|
Post by dee. on Jul 4, 2010 1:21:07 GMT -5
Light conversations filled the room, the passersby filling each corner with the hum of voice. The period between classes was always like this. At first, very few would enter the room. The thick, oak door separating halls from open rooms remaining sealed. During this time, there was very little to do. One might stare out the few windows gracing the outside walls, through the pulled back, lace curtains out to the flowering gardens and rolling hills of the grounds; where gypsies lurked and the unmotivated sulked through the bushes and flowerbeds, attempting to escape lessons. Where the sun lit the carefully snipped grasses and the breeze blew papers out of unsuspecting hands. Where eyes would wander when there was simply a lack of interest.
The classroom itself was devoid of activity. Each desk remained open, the chalkboard remained as it was; the date was written in a careful cursive in the top, left-hand corner while the lesson lie beneath it, waiting for curious eyes to inform. There was a heavy, cedar desk at the head of the room, pushed to the outside wall where it met with a window at its front and a bookshelf at its back. Assorted papers, pens and books cluttered the top, strewn with an organized manner only its owner could possibly comprehend. A porcelain vase of yellow and orange tulips sat brightly on the corner, freshly cut to add color to the otherwise colorless room.
When it was possible, the professor that diligently taught this classroom’s inhabitants chauffeured his students outside for their lessons; where he would teach dance, social manners and the like by show. At times, this meant laying out a full table to teach the intricacies of the dinner parties he so favored. The instructor seemed to notice his students were more apt to snap to and listen when outside of the stuffy class and in the open air. Besides, it wasn’t harming anyone to sit on grass rather then in worn, dusty desks.

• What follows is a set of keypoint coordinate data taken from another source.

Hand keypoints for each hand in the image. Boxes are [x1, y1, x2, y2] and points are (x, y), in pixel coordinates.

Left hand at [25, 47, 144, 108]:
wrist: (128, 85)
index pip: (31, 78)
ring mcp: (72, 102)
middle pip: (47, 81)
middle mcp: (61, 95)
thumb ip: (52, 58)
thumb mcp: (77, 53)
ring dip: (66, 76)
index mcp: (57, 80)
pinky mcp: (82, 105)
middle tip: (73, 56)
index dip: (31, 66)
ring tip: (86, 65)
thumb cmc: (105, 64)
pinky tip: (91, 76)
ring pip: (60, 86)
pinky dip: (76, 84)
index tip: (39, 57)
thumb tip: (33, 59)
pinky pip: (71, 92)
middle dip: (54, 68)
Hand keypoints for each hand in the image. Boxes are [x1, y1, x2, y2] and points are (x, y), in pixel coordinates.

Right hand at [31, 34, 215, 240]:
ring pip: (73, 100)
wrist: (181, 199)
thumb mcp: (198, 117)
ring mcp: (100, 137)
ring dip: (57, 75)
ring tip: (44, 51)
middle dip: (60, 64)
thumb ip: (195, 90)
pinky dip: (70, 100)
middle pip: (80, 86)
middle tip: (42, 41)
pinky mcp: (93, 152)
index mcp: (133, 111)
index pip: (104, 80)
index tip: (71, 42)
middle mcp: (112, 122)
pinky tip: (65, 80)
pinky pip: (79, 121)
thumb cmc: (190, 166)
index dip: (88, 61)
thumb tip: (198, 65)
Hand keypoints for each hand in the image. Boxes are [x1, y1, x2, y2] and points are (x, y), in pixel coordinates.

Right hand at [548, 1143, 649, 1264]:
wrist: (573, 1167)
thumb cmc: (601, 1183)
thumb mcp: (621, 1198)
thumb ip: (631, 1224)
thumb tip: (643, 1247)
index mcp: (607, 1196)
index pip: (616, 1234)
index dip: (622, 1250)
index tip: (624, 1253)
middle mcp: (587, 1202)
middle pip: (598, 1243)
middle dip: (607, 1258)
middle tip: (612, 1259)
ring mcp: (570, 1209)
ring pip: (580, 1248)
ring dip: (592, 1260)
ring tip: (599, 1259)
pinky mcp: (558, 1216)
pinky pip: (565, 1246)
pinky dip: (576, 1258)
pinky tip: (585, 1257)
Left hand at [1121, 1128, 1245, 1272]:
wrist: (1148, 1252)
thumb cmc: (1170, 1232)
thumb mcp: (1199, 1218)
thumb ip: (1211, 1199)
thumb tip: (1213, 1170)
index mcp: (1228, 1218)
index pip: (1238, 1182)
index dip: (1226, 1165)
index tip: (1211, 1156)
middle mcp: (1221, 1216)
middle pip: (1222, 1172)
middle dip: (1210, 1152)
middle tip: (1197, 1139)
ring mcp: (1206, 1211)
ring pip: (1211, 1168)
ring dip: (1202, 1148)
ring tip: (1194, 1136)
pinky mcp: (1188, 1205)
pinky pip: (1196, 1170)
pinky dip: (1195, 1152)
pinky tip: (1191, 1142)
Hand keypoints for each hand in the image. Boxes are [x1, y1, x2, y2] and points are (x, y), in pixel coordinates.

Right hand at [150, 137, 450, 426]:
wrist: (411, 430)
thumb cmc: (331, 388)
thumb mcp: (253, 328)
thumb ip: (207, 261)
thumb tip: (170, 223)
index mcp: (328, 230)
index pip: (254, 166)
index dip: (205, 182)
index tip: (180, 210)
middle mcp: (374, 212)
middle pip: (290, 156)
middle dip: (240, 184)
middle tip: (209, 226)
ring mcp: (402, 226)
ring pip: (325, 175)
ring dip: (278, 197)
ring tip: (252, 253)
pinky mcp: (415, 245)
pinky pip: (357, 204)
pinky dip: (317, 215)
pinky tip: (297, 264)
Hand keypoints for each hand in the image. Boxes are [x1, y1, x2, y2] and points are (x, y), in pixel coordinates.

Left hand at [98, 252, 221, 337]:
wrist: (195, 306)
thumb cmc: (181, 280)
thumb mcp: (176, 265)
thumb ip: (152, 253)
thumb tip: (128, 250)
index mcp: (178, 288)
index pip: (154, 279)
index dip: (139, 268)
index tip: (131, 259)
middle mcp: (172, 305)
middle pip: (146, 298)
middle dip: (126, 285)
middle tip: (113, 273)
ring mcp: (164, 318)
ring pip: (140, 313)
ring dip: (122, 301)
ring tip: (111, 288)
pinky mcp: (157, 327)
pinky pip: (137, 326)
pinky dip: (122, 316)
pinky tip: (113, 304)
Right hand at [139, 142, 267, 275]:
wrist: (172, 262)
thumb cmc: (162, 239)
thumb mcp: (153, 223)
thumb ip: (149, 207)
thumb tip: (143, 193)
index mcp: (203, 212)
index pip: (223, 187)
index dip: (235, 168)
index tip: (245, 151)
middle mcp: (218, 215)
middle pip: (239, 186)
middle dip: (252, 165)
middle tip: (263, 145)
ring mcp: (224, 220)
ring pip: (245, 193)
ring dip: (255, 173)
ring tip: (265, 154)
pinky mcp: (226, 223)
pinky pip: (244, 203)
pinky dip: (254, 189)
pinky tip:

Today, the chalkboard held the date, and beneath it the words “Etiquette Review- The Basics”. Perhaps the students were doomed to stay enclosed in the classroom this day. Reviews were nasty things, after all. None the less, the professor, who had only just entered the room himself, seemed cheery as he glided across the front of the room, scanning over any inhabitants with a curt nod as he went for his desk.
Gabriel de Bontecou, the blonde-haired devil himself. Dressed smartly -though he currently lacked a proper jacket, wearing a dark, olive colored vest, instead – in a pair of dark, coal slacks, vest & a crisp dress shirt in white, the man was obviously a teacher of some sort. He lacked the uniform that the young men were to wear, instead choosing his own line of clothing. However, compliments on his current attire would be lacking, for his sleeves were pushed up past his elbows and the top button of his dress shirt was undone. Not that he was bothered; comfort was a must when dealing with groups of raucous young men. Being uncomfortable would distract him from his teaching.
It was a practiced excuse. Though, he would remedy the problems when class began, as always. The man was teaching etiquette, after all.
Fiddling with the dark, emerald ring on his left thumb, Gabriel stood on the open end of his desk, leaning slightly as he peered across the top searchingly. The side of his mouth crooked in a frown as he furrowed his brows, obviously failing in his search. Casting his eyes around, he soon found what he had been looking for.
Draped across a particularly worn looking book on the shelves adjacent to his desk was a silver pocket watch, the thing lying untouched and partially hanging off of its resting place. He skirted around the back of his desk and chair, grabbing the thing and nimbly pinning it back on his vest and into his pocket, patting the front of it for good measure. Class would start shortly, and he wasn’t one to be kind to the unlucky few who stumbled late into his class.
There was no ‘fashionably late’ in this world.